▸ **REQUEST**
I need the lines below from the one with "Deutschland<br>" down to the one with "# Yuri Switch" reproduced exactly, both ends included, and nothing else.

******************************

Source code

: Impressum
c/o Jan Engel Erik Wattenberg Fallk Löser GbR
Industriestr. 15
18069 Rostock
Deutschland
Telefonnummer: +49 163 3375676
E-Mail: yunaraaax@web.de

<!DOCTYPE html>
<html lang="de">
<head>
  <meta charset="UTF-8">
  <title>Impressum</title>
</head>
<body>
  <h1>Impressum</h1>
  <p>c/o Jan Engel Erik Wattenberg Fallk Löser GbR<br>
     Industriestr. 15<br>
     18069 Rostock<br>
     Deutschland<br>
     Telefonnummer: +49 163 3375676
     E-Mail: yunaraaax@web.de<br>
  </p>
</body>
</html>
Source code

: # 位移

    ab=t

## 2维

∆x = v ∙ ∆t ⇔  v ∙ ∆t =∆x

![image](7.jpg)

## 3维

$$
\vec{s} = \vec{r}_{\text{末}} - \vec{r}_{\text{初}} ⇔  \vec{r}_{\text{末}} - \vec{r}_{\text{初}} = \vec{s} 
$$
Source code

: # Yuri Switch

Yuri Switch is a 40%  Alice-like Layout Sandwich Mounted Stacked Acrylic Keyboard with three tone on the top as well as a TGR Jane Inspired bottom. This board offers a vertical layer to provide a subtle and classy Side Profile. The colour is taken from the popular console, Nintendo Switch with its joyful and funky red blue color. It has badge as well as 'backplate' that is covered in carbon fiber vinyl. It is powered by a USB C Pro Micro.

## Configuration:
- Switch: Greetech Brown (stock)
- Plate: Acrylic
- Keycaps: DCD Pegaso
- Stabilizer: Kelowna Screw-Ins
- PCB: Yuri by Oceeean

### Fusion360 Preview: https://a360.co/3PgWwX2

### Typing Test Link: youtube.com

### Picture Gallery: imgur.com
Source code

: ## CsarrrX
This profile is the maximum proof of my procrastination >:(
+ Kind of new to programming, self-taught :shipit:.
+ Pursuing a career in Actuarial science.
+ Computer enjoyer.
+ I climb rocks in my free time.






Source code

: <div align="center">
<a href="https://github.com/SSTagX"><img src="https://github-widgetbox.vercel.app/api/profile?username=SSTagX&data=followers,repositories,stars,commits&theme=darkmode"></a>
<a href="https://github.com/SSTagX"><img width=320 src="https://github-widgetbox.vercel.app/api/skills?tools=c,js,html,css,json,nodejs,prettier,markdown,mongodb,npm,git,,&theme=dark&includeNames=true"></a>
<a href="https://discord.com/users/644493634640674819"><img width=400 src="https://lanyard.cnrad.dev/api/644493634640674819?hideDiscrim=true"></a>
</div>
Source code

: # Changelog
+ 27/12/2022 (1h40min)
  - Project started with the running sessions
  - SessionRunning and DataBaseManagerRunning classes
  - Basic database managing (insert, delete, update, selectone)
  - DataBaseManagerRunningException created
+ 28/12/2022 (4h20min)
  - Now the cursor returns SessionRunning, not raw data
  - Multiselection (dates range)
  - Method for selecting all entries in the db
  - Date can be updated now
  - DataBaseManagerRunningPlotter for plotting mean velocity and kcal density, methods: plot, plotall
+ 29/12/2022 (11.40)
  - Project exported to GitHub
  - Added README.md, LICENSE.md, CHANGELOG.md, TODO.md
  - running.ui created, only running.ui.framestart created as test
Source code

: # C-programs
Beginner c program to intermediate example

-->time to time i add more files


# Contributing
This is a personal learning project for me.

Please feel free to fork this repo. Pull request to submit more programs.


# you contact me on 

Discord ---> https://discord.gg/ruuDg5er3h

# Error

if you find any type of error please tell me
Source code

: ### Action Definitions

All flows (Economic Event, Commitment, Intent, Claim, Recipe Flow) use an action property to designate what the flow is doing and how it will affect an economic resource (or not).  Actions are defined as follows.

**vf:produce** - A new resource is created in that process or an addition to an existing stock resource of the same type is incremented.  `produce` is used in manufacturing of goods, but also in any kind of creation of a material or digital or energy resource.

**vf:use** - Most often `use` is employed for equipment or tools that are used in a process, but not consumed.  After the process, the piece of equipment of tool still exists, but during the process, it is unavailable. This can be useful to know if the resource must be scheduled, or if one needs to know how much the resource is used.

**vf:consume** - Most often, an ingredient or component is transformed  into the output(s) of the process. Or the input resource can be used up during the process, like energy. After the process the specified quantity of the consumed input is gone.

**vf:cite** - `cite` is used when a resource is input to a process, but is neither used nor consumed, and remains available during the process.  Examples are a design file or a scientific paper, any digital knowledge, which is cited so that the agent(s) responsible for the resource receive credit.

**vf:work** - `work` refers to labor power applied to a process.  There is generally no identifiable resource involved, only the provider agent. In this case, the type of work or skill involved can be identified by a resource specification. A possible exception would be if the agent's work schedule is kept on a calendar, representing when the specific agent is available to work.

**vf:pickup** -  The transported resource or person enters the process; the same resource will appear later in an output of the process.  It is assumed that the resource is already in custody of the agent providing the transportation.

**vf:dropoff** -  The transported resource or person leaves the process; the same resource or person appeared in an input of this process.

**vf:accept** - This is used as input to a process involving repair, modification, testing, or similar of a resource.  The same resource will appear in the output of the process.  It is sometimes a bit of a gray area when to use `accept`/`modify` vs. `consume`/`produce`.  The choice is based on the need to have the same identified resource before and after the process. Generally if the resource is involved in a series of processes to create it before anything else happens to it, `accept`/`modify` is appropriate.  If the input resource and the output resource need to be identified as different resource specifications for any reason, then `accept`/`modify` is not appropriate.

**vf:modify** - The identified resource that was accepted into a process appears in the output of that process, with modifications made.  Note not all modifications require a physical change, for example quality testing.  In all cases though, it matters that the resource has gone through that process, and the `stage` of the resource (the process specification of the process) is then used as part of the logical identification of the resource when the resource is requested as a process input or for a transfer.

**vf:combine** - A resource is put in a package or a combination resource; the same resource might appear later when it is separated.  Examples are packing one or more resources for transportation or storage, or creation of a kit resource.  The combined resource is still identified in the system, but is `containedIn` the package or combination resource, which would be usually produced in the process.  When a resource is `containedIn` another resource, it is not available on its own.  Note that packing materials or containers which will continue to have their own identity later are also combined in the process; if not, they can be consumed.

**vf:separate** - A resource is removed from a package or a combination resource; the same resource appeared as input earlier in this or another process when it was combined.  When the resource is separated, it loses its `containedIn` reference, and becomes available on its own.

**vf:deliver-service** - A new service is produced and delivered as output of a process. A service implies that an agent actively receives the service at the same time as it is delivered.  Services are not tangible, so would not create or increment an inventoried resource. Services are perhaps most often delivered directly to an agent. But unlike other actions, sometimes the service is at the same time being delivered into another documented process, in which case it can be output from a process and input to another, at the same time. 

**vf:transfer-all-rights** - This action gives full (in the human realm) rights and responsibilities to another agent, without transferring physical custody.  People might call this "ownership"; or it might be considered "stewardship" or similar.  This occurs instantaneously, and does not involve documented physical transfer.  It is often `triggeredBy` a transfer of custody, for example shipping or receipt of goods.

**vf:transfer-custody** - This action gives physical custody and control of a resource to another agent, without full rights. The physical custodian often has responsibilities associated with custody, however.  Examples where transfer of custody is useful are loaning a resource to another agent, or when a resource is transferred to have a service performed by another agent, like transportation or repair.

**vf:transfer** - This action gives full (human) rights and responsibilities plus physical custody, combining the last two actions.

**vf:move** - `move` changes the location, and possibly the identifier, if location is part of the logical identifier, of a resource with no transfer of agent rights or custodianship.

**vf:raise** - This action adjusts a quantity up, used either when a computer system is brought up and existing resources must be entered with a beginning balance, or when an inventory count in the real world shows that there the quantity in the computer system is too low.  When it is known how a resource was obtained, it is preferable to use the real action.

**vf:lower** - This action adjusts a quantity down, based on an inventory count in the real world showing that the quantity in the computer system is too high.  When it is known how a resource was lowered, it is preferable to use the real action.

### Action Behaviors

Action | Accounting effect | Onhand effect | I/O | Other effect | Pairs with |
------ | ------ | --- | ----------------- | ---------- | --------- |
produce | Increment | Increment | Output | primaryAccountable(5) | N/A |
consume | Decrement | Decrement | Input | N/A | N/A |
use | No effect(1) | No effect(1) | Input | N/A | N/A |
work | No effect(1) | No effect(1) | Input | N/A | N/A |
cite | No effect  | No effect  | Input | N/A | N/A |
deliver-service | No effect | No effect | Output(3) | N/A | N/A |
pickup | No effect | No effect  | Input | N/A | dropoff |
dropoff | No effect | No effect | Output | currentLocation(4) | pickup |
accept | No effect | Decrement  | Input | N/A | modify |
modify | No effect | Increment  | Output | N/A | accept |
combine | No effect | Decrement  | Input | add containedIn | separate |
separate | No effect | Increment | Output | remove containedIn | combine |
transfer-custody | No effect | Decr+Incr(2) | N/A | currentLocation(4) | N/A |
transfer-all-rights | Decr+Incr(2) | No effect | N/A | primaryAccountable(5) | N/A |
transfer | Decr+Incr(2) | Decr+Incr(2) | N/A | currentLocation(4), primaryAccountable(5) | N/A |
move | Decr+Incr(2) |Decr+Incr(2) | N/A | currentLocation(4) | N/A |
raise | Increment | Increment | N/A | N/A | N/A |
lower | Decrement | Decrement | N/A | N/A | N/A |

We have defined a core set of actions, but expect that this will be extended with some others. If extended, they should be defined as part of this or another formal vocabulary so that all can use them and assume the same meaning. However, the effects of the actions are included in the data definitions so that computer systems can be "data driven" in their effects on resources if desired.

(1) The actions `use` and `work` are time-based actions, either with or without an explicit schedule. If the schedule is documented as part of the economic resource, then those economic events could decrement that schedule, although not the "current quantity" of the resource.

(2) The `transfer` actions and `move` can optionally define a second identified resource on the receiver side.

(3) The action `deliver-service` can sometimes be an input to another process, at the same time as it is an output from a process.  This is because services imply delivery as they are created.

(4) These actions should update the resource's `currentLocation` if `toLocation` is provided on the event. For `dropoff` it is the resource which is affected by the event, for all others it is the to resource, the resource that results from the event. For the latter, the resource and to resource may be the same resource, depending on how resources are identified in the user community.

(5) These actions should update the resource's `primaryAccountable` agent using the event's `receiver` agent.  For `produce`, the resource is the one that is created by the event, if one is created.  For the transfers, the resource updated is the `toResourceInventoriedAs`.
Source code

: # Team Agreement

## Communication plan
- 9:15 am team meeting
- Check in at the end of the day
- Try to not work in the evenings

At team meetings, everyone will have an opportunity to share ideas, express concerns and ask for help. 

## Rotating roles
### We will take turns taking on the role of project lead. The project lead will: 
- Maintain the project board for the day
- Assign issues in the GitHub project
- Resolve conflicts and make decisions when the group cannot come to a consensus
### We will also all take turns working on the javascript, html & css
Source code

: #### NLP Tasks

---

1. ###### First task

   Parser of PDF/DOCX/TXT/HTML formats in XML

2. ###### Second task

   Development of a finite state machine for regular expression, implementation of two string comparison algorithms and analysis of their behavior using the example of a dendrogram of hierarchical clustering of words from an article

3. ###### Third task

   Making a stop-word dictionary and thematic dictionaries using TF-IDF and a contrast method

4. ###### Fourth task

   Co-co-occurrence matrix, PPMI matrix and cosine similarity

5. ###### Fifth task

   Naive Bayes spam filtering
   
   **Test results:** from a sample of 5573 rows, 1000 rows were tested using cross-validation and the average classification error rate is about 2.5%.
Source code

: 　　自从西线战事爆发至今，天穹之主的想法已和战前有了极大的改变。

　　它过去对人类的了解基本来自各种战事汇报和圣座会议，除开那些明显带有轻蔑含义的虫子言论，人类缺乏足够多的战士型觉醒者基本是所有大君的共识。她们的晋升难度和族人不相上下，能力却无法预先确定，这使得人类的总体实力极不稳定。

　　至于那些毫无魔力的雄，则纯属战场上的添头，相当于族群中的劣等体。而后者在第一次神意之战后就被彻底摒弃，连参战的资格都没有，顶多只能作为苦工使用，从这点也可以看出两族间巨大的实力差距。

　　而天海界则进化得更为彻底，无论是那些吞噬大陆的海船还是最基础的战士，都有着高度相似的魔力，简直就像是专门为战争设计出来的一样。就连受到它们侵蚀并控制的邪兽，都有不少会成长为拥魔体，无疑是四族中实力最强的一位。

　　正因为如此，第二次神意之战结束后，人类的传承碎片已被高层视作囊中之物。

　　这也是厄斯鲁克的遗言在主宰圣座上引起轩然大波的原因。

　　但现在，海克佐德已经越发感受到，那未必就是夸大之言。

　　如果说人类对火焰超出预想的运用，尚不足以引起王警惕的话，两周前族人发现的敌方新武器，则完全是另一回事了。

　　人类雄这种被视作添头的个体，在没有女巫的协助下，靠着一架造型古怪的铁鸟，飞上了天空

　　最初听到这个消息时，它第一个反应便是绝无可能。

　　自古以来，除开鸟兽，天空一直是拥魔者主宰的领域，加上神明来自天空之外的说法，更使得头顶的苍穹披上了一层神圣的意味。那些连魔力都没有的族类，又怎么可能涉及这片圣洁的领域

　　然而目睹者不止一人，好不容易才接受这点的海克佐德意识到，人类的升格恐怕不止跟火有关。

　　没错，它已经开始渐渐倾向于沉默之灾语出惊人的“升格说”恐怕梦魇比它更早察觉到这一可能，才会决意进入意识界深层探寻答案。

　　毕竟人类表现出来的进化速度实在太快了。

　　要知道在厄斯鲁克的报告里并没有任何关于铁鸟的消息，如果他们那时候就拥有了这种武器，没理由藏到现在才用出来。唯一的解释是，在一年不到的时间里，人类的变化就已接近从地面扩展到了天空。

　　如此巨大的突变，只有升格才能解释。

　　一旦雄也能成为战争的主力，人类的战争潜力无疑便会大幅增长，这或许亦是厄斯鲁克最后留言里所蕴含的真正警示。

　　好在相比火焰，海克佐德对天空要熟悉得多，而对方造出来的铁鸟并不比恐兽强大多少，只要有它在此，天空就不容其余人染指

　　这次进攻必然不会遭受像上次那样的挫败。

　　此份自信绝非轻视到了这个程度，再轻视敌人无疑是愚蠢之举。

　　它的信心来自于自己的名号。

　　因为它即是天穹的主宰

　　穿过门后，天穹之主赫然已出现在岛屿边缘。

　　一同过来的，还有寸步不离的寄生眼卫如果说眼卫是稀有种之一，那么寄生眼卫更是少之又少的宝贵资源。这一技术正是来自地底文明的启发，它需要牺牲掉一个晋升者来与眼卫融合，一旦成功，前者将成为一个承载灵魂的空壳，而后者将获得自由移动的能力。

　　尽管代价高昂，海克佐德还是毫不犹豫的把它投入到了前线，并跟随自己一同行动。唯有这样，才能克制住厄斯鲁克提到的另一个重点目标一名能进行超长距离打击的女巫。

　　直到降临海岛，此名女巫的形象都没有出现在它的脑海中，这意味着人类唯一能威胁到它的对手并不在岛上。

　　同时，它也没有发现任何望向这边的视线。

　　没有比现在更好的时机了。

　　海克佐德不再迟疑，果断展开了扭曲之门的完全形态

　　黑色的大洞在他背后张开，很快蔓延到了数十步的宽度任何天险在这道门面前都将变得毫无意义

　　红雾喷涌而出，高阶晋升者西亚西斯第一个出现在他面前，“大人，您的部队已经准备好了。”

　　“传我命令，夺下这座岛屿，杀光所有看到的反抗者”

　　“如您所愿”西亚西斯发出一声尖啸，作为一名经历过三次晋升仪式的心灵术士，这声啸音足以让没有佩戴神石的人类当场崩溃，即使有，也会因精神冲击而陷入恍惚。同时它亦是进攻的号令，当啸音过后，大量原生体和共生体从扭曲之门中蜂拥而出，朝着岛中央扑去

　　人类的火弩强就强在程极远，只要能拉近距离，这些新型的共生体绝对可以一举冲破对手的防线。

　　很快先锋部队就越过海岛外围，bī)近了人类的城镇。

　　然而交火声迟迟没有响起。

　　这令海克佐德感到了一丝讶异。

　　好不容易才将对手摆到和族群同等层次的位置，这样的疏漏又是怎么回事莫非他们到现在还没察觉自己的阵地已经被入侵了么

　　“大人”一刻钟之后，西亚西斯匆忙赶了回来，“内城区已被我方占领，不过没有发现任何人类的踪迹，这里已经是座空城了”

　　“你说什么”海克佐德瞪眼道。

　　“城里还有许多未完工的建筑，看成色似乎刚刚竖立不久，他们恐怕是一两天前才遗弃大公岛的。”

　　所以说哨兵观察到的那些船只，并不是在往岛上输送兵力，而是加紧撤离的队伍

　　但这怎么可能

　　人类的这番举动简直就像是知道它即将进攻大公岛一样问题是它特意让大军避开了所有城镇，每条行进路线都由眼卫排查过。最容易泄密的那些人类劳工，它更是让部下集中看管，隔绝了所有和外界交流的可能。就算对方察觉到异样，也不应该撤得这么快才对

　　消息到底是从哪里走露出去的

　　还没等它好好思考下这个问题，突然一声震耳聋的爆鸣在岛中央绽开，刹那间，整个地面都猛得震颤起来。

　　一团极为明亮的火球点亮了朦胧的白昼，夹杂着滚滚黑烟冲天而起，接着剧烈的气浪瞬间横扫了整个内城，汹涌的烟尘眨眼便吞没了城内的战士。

******************************

▸ **RESPONSE FOR THIS EXERCISE**
     Deutschland<br>
     Telefonnummer: +49 163 3375676
     E-Mail: yunaraaax@web.de<br>
  </p>
</body>
</html>
Source code

: # 位移

    ab=t

## 2维

∆x = v ∙ ∆t ⇔  v ∙ ∆t =∆x

![image](7.jpg)

## 3维

$$
\vec{s} = \vec{r}_{\text{末}} - \vec{r}_{\text{初}} ⇔  \vec{r}_{\text{末}} - \vec{r}_{\text{初}} = \vec{s} 
$$
Source code

: # Yuri Switch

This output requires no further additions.